■ Your instructions ■
An exact reprint of the data below is required, line for line.
□ □ □ □ □
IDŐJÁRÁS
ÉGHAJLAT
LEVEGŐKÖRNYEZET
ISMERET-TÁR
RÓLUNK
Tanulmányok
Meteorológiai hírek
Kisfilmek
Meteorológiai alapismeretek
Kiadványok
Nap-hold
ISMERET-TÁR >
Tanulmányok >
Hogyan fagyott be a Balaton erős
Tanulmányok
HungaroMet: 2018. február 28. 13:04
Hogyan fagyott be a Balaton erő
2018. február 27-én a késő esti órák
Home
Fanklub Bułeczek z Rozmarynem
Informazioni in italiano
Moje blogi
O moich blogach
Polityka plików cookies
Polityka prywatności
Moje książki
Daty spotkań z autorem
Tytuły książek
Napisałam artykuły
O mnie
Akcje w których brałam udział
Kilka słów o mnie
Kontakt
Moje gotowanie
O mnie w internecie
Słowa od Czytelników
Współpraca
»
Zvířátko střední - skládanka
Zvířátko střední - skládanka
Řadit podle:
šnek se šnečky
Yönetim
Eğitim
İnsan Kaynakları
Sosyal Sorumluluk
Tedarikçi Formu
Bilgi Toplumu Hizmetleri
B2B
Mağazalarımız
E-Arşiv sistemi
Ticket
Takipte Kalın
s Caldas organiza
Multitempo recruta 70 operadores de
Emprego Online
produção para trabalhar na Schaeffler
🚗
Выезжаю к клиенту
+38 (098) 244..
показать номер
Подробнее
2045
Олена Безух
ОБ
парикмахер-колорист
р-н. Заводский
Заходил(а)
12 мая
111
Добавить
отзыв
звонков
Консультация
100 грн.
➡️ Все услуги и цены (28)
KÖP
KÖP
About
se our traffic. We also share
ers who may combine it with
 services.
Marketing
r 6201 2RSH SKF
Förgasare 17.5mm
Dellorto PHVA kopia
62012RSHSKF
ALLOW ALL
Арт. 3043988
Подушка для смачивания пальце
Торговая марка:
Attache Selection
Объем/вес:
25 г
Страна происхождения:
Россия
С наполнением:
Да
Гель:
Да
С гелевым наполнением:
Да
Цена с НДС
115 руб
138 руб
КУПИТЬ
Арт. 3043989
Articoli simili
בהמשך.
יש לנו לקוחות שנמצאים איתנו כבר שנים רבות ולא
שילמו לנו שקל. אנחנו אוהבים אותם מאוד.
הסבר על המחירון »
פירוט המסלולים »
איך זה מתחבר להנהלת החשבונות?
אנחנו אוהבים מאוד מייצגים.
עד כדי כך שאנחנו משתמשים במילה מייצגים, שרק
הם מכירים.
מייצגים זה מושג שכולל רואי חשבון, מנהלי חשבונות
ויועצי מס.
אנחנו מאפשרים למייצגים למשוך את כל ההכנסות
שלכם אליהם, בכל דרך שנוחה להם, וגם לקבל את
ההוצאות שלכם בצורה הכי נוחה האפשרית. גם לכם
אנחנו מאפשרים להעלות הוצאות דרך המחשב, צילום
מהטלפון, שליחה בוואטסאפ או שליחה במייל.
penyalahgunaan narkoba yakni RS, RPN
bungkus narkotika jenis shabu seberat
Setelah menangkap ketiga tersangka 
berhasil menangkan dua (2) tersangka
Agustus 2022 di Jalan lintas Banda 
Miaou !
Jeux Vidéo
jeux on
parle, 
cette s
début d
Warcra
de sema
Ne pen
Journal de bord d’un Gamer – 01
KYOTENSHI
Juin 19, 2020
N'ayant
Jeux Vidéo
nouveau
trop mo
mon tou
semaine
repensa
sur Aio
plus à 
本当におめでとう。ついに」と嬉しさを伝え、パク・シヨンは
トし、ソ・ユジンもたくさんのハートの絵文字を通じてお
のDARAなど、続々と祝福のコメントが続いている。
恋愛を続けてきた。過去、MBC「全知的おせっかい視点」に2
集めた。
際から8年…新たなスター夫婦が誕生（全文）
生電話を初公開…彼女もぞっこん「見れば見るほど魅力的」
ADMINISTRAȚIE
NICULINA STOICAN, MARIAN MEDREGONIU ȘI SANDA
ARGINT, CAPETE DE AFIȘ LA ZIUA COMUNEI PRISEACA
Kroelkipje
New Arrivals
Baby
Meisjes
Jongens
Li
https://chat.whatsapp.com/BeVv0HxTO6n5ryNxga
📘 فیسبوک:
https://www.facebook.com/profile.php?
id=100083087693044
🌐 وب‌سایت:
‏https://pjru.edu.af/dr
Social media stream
□ □ □ □ □
■ Written solution ■
IDŐJÁRÁS
ÉGHAJLAT
LEVEGŐKÖRNYEZET
ISMERET-TÁR
RÓLUNK
Tanulmányok
Meteorológiai hírek
Kisfilmek
Meteorológiai alapismeretek
Kiadványok
Nap-hold
ISMERET-TÁR >
Tanulmányok >
Hogyan fagyott be a Balaton erős
Tanulmányok
HungaroMet: 2018. február 28. 13:04
Hogyan fagyott be a Balaton erő
2018. február 27-én a késő esti órák
Home
Fanklub Bułeczek z Rozmarynem
Informazioni in italiano
Moje blogi
O moich blogach
Polityka plików cookies
Polityka prywatności
Moje książki
Daty spotkań z autorem
Tytuły książek
Napisałam artykuły
O mnie
Akcje w których brałam udział
Kilka słów o mnie
Kontakt
Moje gotowanie
O mnie w internecie
Słowa od Czytelników
Współpraca
»
Zvířátko střední - skládanka
Zvířátko střední - skládanka
Řadit podle:
šnek se šnečky
Yönetim
Eğitim
İnsan Kaynakları
Sosyal Sorumluluk
Tedarikçi Formu
Bilgi Toplumu Hizmetleri
B2B
Mağazalarımız
E-Arşiv sistemi
Ticket
Takipte Kalın
s Caldas organiza
Multitempo recruta 70 operadores de
Emprego Online
produção para trabalhar na Schaeffler
🚗
Выезжаю к клиенту
+38 (098) 244..
показать номер
Подробнее
2045
Олена Безух
ОБ
парикмахер-колорист
р-н. Заводский
Заходил(а)
12 мая
111
Добавить
отзыв
звонков
Консультация
100 грн.
➡️ Все услуги и цены (28)
KÖP
KÖP
About
se our traffic. We also share
ers who may combine it with
 services.
Marketing
r 6201 2RSH SKF
Förgasare 17.5mm
Dellorto PHVA kopia
62012RSHSKF
ALLOW ALL
Арт. 3043988
Подушка для смачивания пальце
Торговая марка:
Attache Selection
Объем/вес:
25 г
Страна происхождения:
Россия
С наполнением:
Да
Гель:
Да
С гелевым наполнением:
Да
Цена с НДС
115 руб
138 руб
КУПИТЬ
Арт. 3043989
Articoli simili
בהמשך.
יש לנו לקוחות שנמצאים איתנו כבר שנים רבות ולא
שילמו לנו שקל. אנחנו אוהבים אותם מאוד.
הסבר על המחירון »
פירוט המסלולים »
איך זה מתחבר להנהלת החשבונות?
אנחנו אוהבים מאוד מייצגים.
עד כדי כך שאנחנו משתמשים במילה מייצגים, שרק
הם מכירים.
מייצגים זה מושג שכולל רואי חשבון, מנהלי חשבונות
ויועצי מס.
אנחנו מאפשרים למייצגים למשוך את כל ההכנסות
שלכם אליהם, בכל דרך שנוחה להם, וגם לקבל את
ההוצאות שלכם בצורה הכי נוחה האפשרית. גם לכם
אנחנו מאפשרים להעלות הוצאות דרך המחשב, צילום
מהטלפון, שליחה בוואטסאפ או שליחה במייל.
penyalahgunaan narkoba yakni RS, RPN
bungkus narkotika jenis shabu seberat
Setelah menangkap ketiga tersangka 
berhasil menangkan dua (2) tersangka
Agustus 2022 di Jalan lintas Banda 
Miaou !
Jeux Vidéo
jeux on
parle, 
cette s
début d
Warcra
de sema
Ne pen
Journal de bord d’un Gamer – 01
KYOTENSHI
Juin 19, 2020
N'ayant
Jeux Vidéo
nouveau
trop mo
mon tou
semaine
repensa
sur Aio
plus à 
本当におめでとう。ついに」と嬉しさを伝え、パク・シヨンは
トし、ソ・ユジンもたくさんのハートの絵文字を通じてお
のDARAなど、続々と祝福のコメントが続いている。
恋愛を続けてきた。過去、MBC「全知的おせっかい視点」に2
集めた。
際から8年…新たなスター夫婦が誕生（全文）
生電話を初公開…彼女もぞっこん「見れば見るほど魅力的」
ADMINISTRAȚIE
NICULINA STOICAN, MARIAN MEDREGONIU ȘI SANDA
ARGINT, CAPETE DE AFIȘ LA ZIUA COMUNEI PRISEACA
Kroelkipje
New Arrivals
Baby
Meisjes
Jongens
Li
https://chat.whatsapp.com/BeVv0HxTO6n5ryNxga
📘 فیسبوک:
https://www.facebook.com/profile.php?
id=100083087693044
🌐 وب‌سایت:
‏https://pjru.edu.af/dr
Social media stream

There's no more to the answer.